An intelligent forecasting model can help take into account this and various other factors for inventory forecasts and safeguard your path to lean inventory.

Measuring the Forecasting Accuracy:

If you are already on the forecasting bandwagon, then do not forget to take your efforts one step beyond. Make sure you are monitoring the effectiveness of forecasting, especially demand forecasting which is the Achilles’ heel of the entire process. Compare the actual demand with the forecast predicted and monitor for top 5% variances (both up & down variances).

Some of the metrics that can help you judge the efficiency of the forecasting model are indicated below:

  • Root Mean Squared Error (RMSE) measurements can ensure positive variances are not offset by negative ones, thereby providing better insight into the effectiveness of the forecasting model employed.
  • Mean Percentage Error (MPE) measurement indicates the direction of the forecast bias i.e. over-forecasting / under-forecasting. In conjunction with RMSE values, MPE provides a fair assessment of the forecasting efficiency in the organization.
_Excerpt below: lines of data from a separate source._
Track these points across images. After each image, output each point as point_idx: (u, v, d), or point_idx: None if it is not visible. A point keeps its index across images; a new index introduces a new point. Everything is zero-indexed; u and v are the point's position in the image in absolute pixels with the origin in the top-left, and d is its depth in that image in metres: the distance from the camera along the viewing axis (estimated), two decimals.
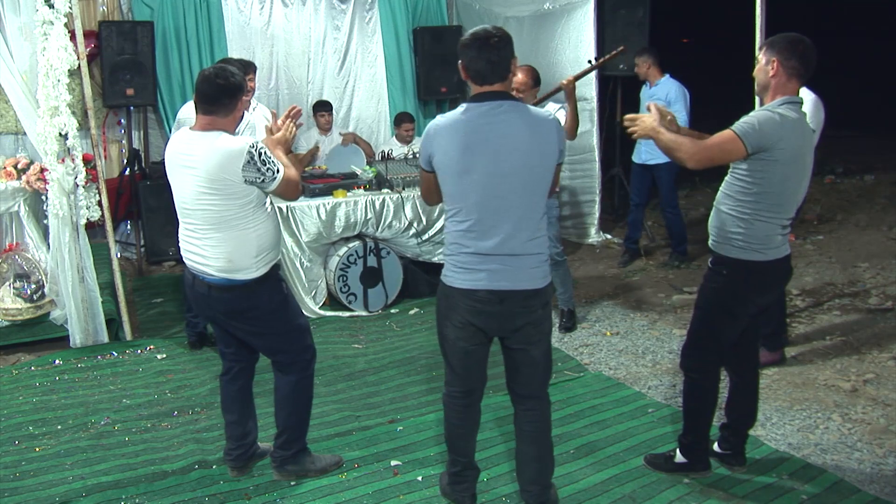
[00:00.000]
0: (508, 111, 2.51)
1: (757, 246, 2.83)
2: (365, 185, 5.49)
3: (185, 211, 2.88)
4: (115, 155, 6.48)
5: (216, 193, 2.77)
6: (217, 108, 2.81)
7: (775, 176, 2.76)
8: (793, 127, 2.74)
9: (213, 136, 2.79)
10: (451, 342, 2.69)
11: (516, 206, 2.53)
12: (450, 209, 2.61)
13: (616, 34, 6.77)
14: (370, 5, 7.13)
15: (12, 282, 4.80)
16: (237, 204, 2.79)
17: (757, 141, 2.71)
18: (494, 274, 2.54)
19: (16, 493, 3.11)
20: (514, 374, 2.74)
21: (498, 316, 2.58)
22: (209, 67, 2.90)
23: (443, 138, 2.54)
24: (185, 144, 2.83)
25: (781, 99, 2.80)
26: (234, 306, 2.91)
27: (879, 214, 7.19)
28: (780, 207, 2.82)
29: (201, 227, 2.84)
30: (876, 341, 4.53)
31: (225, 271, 2.84)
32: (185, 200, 2.85)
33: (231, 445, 3.21)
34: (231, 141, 2.78)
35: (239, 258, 2.83)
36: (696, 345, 3.06)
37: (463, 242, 2.57)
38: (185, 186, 2.82)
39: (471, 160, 2.49)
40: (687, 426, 3.13)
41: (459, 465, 2.89)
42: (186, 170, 2.80)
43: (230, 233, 2.81)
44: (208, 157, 2.75)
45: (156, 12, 6.31)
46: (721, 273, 2.94)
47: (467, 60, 2.54)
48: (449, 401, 2.82)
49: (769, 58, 2.81)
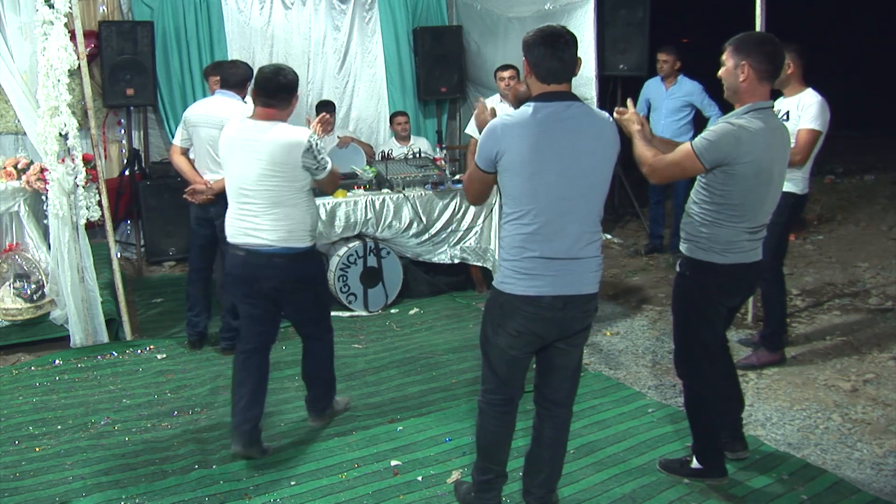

The journey towards lean inventory management is fraught with risks and wrong steps can result in a significant loss in business. Applying scientific models, using tools, etc., can help to a certain extent. However, over and above the same, it is necessary to establish internal standards for acceptable fluctuation and frequency of orders. A well-defined stocking policy is critical to the success of such initiatives. Make sure the forecast is constantly monitored and relevant metrics are regularly presented and discussed. Look out for the top 5% of wrong forecasts and carry out a root cause analysis for the same. This will give you surprising insights into what needs to be corrected in your business in this noble path of lean inventory.